The Impact of Sales Tax on Selling Prices

Posted on the 17 July 2015 by Markwadsworth @Mark_Wadsworth

Using the same source for the relative price of goods for all US states (see previous post but one) and this handy table, from The Tax Foundation... we establish that there is no correlation whatsoever between the level of sales taxes (zero in three states, up to 9.46% in Tennessee)*.
Which is what we would expect. By and large, consumers have a lot of choice how to spend their money and whether to spend it or not; each business is set up to produce a fairly constant number of a narrow range of goods.

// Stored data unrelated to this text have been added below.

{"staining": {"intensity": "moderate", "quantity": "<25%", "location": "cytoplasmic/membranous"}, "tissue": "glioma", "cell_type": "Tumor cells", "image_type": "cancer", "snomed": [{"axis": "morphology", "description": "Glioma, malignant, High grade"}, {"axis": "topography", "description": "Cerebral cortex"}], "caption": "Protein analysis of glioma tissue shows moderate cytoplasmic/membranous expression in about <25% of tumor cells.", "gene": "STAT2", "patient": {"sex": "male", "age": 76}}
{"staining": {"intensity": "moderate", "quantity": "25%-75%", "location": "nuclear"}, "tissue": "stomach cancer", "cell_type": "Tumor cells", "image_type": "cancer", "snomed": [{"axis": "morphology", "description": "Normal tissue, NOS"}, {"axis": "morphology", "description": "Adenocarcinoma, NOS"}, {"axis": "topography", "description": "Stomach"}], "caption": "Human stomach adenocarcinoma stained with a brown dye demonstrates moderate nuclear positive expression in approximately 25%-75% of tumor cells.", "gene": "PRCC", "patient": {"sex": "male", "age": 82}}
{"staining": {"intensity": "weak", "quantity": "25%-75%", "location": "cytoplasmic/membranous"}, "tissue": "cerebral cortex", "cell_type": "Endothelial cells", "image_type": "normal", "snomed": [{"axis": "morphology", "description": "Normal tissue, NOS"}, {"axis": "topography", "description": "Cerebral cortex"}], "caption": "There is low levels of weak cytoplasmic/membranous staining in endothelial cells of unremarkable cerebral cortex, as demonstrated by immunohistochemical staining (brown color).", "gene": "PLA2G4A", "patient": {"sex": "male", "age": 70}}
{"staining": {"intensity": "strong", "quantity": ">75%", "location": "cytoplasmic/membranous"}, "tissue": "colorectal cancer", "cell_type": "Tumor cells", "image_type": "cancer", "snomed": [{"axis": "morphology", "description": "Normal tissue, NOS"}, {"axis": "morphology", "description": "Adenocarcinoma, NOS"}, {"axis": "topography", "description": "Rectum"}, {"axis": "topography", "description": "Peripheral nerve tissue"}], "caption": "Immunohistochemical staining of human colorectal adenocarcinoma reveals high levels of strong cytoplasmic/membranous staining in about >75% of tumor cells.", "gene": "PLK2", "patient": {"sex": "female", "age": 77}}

If demand is more price sensitive than supply, the supplier bears the tax (selling price unchanged and the supplier accepts lower profits per unit); and if supply is more price sensitive than demand, then the consumer bears the tax (prices go up by the amount of the tax).**
We've seen exactly the same with changes in the VAT rate in the UK and other European countries, selling prices remain unchanged, but profits and/or output levels change quite a lot - and nobody has ever produced any data to suggest otherwise. You can pick holes as much as you like, those are just observable and easily explainable facts.
* Actually, the coefficient of correlation between prices and the state average Sales Tax rate comes out as negative 0.16, heck knows how that happened.
** So land is at one extreme end of the spectrum and tobacco is at the other.